If, as Laird has alleged all along, Spelling misappropriated her idea and used it to his advantage, her damages couldn’t have been a result of the statements in the book, Armstrong wrote.
“Laird’s general allegation that the 1996 biography constituted a second theft of the same property does not cure this defect,” Armstrong added. “It fails to state any new fact about damages or even to explain how the same property can be stolen twice….Laird was required to plead damages caused by the 1996 publication. Damages caused by earlier misappropriation will not suffice.”
Nor, the justice went on to say, can Laird recover damages for interference with business relations. Laird alleged that the denial of credit for “Family,” and the implication that she had been lying about her origination of the concept, interfered with her ability to obtain work in the television industry.

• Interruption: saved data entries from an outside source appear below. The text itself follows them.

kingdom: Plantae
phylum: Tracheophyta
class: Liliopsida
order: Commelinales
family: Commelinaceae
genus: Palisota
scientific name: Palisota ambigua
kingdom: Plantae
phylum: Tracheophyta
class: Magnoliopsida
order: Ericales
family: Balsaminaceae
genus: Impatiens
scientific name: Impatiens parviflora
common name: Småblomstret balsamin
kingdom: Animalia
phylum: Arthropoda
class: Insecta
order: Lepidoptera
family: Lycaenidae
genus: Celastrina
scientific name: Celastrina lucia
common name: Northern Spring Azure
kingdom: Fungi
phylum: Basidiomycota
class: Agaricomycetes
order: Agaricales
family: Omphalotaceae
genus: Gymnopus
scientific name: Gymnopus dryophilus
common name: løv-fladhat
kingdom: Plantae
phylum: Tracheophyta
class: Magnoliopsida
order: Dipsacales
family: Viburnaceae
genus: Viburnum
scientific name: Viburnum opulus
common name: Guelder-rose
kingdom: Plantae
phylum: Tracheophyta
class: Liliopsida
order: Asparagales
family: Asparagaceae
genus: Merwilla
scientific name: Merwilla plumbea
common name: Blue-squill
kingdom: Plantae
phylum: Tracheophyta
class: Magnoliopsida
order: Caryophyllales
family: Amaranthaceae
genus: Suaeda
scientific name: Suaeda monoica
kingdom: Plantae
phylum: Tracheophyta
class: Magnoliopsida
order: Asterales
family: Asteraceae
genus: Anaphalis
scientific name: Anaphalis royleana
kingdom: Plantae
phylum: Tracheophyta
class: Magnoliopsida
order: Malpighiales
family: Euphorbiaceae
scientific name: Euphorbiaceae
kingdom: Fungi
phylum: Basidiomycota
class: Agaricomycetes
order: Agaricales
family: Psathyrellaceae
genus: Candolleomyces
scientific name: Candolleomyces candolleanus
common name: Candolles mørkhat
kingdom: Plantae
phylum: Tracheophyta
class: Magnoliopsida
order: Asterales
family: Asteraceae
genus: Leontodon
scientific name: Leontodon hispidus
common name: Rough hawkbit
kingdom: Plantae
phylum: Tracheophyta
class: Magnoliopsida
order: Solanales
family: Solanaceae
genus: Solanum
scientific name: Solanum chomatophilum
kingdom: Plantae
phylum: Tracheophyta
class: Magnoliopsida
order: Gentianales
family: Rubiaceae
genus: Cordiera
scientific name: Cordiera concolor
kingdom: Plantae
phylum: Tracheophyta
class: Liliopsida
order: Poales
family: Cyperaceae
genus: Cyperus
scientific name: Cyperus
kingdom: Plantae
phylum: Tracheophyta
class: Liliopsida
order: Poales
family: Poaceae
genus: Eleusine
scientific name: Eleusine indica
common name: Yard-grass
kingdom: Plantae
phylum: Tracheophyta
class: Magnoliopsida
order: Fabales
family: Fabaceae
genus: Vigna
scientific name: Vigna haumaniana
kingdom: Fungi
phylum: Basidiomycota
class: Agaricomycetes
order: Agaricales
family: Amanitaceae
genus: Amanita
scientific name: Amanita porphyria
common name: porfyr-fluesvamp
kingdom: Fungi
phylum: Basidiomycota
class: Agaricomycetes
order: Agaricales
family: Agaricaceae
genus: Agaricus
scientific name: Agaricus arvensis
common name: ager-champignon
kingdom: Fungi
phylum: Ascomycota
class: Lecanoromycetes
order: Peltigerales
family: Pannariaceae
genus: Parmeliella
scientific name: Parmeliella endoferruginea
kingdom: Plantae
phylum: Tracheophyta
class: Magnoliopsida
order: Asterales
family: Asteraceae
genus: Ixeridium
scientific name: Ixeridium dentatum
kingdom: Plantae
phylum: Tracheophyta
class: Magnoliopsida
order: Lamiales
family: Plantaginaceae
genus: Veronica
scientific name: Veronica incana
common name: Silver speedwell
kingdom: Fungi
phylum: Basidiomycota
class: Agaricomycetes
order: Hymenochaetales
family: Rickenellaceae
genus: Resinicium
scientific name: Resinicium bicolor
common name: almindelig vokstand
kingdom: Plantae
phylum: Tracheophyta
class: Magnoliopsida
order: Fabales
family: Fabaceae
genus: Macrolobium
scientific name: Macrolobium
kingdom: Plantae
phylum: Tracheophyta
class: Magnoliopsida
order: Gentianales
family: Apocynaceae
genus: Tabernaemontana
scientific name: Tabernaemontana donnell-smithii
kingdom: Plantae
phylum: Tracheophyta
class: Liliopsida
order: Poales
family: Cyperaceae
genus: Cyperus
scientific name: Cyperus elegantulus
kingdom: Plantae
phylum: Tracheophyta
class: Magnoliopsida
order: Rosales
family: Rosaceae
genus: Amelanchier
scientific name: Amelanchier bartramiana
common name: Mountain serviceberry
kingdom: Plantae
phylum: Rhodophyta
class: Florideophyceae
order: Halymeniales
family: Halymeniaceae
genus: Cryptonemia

Laird can’t recover on an interference-with-prospective-advantage theory, Armstrong explained, because she didn’t allege the specifics of a prospective relationship that Spelling’s statements prevented her from realizing. The justice cited Wilson v. Loew’s, Inc. (1956) 142 Cal.App.2d 183, in which writers blacklisted for non-cooperation with the House Un-American Activities Committee sued film producers and distributors for refusing to do business with them.
Laird’s claims are like those of the writers in Wilson, Armstrong explained, because a mere “hope or expectation of employment” is not a prospective relationship within the meaning of the law.
Spelling’s attorney, Robert S. Chapman of Greenberg Glusker Fields Claman Machtinger & Kinsella, said he was “absolutely” convinced that the Laird-Spelling litigation was nearing its denouement. “She’s entitled to try to get the Supreme Court interested in hearing it,” he said, but added that “there’s no real issue here that the Supreme Court should be interested in.”
The case is Laird v. Spelling, B141706.